Target Omnichannel Strategy
In 2008, the massively popular US retailer Target had what seemed like a difficult choice: to continue using Amazon as its eCommerce and omnichannel platform provider, or face the prospect of rebuilding it's entire $1.2B annual digital business from the ground up. Leading both the the proposal to win Sapient’s relationship with Target, and acting as strategist and engagement lead for the first three phases to achieve this feat was the hardest, most complex work in my life to that point. Ultimately, I led the crafting of the customer experience and digital product vision, the benefits case which went to the board (a request of over $150M), the roadmap to build out an omnichannel customer experience platform, and the successful scaling of the program and hundreds of people across nearly 20 global partners to deliver successfully by August 2011.
While obvious in retrospect, the decision to move off Amazon for Target’s leadership and board was anything but obvious. We needed to present a customer experience vision to Target that make all of their collected interactions more valuable, and we needed to introduce a logical construct for their choice that would enable them to make it.

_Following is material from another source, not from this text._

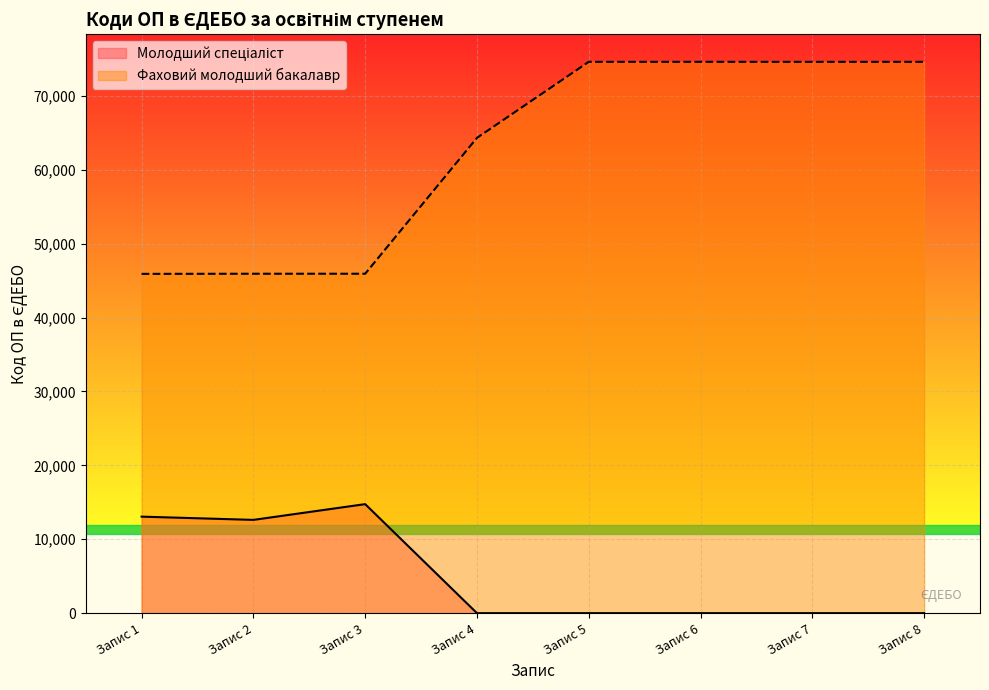

Which series has the largest range (max minus min)?

Фаховий молодший бакалавр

To that point, no major retailer who had leveraged Amazon as their primary eCommerce platform had successfully moved off the platform. Toys R Us fumbled their shit off Amazon and went bankrupt. Borders missed their launch date and subsequently left the world forever. We successfully led Target to own their own experience, rebuilt their end-to-end digital capability, and worked as a partner for a decade, enabling a platform and culture that could achieve over $10B in revenue in 2020.